- The entire sales team is weak. We might hear, “Then how do you explain our double digit growth for the last 5 years?” The real problem is that the company likely has a product that everyone wants and their success has more to do with great marketing and desirable products than the salespeople beause their salespeple happen to suck! If they’ve been growing, with this group, at double digits, then they would be growing by leaps and bounds with strong salespeople!
- The salespeople have issues around the Will to Sell. Many of the salespeople lack the kind of commitment to sales success that is required to get to the next level. We might hear, “I can’t understand how that can happen and I don’t know what to do about it.” The real problem is that they’ve been hiring the wrong salespeople, focusing on technical skills instead of sales core competencies and in doing so have created a culture of complacency.
- With the proper training and coaching, the existing sales force can generate 75% more revenue but it will take 24 months. We might hear, “That’s a considerable increase. Why so much and why will it take so long?” The real problem is that the existing sales force is so weak they are leaving all of that opportunity on the table without the capability to capture it. It will take 24 months because the gaps are so wide and deep and there is a lengthy sales cycle.
- Some of the top account managers evaluate as very weak salespeople. “Those 3 are our top salespeople! They can’t be that weak!” Those 3 manage more revenue than anyone else and they’re important to your success. However, they aren’t your top 3 salespeople. If you took their existing accounts away, which they probably inherited, and asked them to build a pipeline, sell some new accounts and close some new business, they would fail in dramatic fashion.

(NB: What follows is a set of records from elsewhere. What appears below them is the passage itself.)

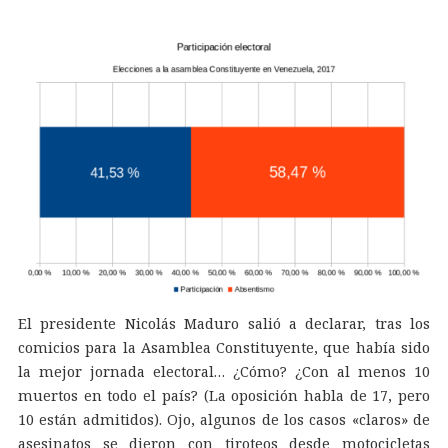
El presidente Nicolás Maduro salió a declarar, tras los
comicios para la Asamblea Constituyente, que había sido
la mejor jornada electoral… ¿Cómo? ¿Con al menos 10
muertos en todo el país? (La oposición habla de 17, pero
10 están admitidos). Ojo, algunos de los casos «claros» de
asesinatos se dieron con tiroteos desde motocicletas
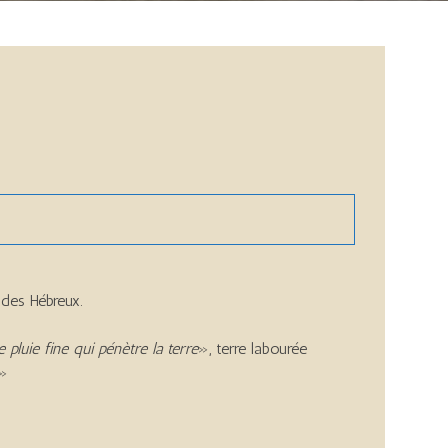
des Hébreux.
luie fine qui pénètre la terre
», terre labourée
»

We could have our eyes wide open and not see what we don’t want to see. When our expectations aren’t met it causes the three D’s – discomfort, disappointment and distaste. Sometimes you can’t see the reality of your own sales force until you have the data and use it to look at people, systems, processes and strategies through a different lens. Companies that fight the data don’t change. Companies that are afraid of the data don’t have a clue. And companies that embrace the data grow by leaps and bounds.
The sales force evaluation is the most important and powerful thing you can do at your company. It leads to better decisions, changes based on science instead of hunches, and improvements based on necessity instead of opportunity.